Sat, 24 Aug 2002 15:29:03 -0400

[Eric S. Raymond]
> (Copied to Paul Graham.  Paul, this is the mailing list of the Python
> maintainers.  I thought you'd find the bits about lexical analysis in
> bogofilter interesting.  Pythonistas, Paul is one of the smartest and
> sanest people in the LISP community, as evidenced partly by the fact
> that he hasn't been too proud to learn some lessons from Python :-).
> It would be a good thing for some bridges to be built here.)

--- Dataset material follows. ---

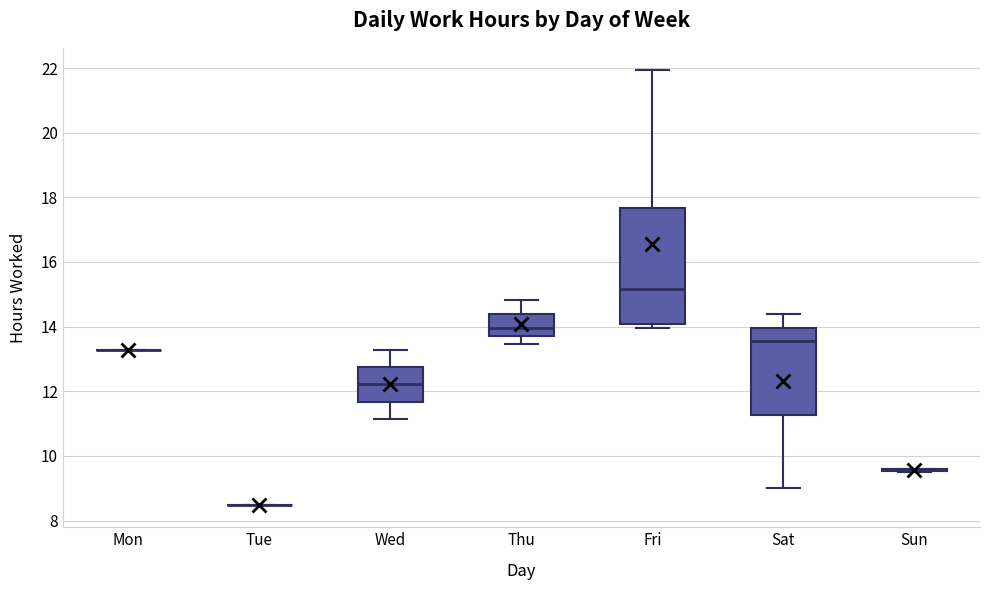

Which box is the tallest, from its lower edge to its upper edge?

Fri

Hi, Paul!  I believe Eric copied you on some concerns I had about the
underpinnings of the algorithm, specifically about the final "is it spam?"
computation.

Looking at your links, I bet you got the formula from here:

    http://www.mathpages.com/home/kmath267.htm

If so, the cause of the difficulty is that you inherited a subtle (because
unstated) assumption from that writeup:

    I would suggest that we assume symmetry between "y" and "n".  In
    other words, assume that probability of predicting correctly is the
    same regardless of whether the correct answer is "y" or "n".

That part's fine.

    This implies p0=p7, p1=p6, p2=p5, and p3=p4,

But that part doesn't follow from *just* the stated assumptions:  note that
those four equalities imply that

    p0+p2+p4+p6 = p7+p5+p3+p1

But the left-hand side of that is the probability that event X does not
occur (it's all the rows with 'n' in the 'R' column), and the right-hand
side is the probability that event X does occur (it's all the rows with 'y'
in the 'R' column).  In other words, this derivation also makes the
stronger-- and unstated --assumption that X occurs with probability 1/2.
The ultimate formula given on that page is correct if P(X)=0.5, but turns
out it's wrong if P(X) isn't 0.5.

Reality doesn't care how accurate Smith and Jones are, X occurs with its own
probability regardless of what they think.  Picture an extreme:  suppose
reality is such that X *always* occurs.  Then p0 must be 0, and so must p2,
p4 and p6 (the rows with 'n' in the R column can never happen if R is always
'y').  But then p0+p2+p4+p6 is 0 too, and the equality above implies
p7+p5+p3+p1 is also 0.  We reach the absurd conclusion that if X always
occurs, the probability that X occurs is 0.  As approximations to 1 go, 0
could stand some improvement <wink>.

The math is easy enough to repair, but it may percolate into other parts of
your algorithm.  Chiefly, I *suspect* you found you needed to boost the
"good count" by a factor of 2 because you actually have substantially more
non-spam than spam in your inbox, and the scoring step was favoring "spam"
more than it should have by virtue of neglecting to correct for that your
real-life P(spam) is significantly less than 0.5 (although your training
corpora had about the same number of spams as non-spams, so that P(spam)=0.5
was aprroximately true across your *training* data -- that's another
complication).

Makes sense?  Once our testing setup is trustworthy, I'll try it both ways
and report on results.  In the meantime, it's something worth pondering.